Mr Millon, who has the task of conducting an urgent review into the pros and cons of a resumption, made his statement yesterday after unsubstantiated reports that a decision to resume tests had already been taken.
They surfaced after France's left-of-centre daily newspaper Liberation said on Tuesday that a working group chaired by Admiral Jacques Lanxade, the chief of general staff, had recommended a resumption of tests to restore the credibility of France's nuclear deterrent.
France, together with the United States, Britain and Russia, halted underground nuclear tests in 1992 by mutual agreement.
The reports that new French tests were imminent prompted a political storm in France, not just from left-wing politicians, but from those worried about the message it sent abroad, especially to non-nuclear countries who have just agreed to extend the Nuclear Non-Proliferation Treaty.
It soon became clear, however, that the report cited by Liberation had been commissioned in 1993 by President Francois Mitterrand and the then prime minister, Edouard Balladur, and been subsequently shelved. It had nothing to do with Mr Chirac.
However, Mr Chirac did include in his presidential election manifesto an undertaking to consider conducting ''a few nuclear tests'' - a pledge thought to reflect pressure from military specialists in his support group who thought France had halted testing prematurely.
They apparently argued that the moratorium had cost France dear, because its ability to simulate nuclear tests lagged behind that of the United States and Britain.

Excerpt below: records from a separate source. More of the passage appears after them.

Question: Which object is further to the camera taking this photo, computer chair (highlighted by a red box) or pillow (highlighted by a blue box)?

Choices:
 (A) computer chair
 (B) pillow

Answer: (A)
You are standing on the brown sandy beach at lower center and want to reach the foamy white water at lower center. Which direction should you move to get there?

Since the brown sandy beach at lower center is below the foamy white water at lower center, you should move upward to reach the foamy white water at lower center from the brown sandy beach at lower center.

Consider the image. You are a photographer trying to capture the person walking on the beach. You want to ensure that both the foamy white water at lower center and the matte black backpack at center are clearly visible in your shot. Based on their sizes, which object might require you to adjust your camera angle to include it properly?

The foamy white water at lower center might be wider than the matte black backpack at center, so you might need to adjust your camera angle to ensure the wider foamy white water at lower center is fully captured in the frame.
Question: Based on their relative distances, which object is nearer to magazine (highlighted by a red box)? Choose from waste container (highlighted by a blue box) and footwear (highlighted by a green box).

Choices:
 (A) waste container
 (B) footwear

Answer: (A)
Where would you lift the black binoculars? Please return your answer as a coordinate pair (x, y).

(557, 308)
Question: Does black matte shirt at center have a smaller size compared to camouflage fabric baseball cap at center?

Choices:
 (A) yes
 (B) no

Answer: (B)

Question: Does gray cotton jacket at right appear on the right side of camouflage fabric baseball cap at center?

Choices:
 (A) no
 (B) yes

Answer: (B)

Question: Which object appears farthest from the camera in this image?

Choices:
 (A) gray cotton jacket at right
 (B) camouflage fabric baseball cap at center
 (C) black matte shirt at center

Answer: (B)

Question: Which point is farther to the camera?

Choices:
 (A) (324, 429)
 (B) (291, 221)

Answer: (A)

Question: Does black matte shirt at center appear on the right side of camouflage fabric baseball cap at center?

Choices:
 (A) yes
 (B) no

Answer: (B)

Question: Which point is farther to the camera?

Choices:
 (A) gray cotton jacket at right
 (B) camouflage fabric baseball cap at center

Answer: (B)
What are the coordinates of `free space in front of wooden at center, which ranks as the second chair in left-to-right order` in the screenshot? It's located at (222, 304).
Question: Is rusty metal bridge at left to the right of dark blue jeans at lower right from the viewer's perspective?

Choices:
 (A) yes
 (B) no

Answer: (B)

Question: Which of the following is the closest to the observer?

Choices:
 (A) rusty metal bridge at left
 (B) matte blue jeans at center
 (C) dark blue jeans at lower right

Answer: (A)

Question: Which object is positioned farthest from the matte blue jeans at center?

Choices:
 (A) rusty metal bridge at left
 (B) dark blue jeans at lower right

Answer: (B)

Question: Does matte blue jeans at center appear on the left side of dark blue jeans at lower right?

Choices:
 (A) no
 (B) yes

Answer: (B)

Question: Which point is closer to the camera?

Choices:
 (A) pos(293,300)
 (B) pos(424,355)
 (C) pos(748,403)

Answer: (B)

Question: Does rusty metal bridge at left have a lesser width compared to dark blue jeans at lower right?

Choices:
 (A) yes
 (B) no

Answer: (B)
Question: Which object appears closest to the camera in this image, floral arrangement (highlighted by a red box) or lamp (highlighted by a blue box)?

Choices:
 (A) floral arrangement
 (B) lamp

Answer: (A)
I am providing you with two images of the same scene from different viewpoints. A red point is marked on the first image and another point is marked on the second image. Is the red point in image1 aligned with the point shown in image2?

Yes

Significantly, the brief given to Mr Millon by the Prime Minister, Alain Juppe - who opposed a resumption when he was Foreign Minister - is to consider whether further tests are really necessary and also the state of France's technological capacity to simulate tests.
On Wednesday, Mr Chirac let it be known that any decision to resume tests would be taken by him alone, and that there would be no resumption ''before the summer''. The leaking of the 1993 report may have been a piece of politicking by sections of the French military.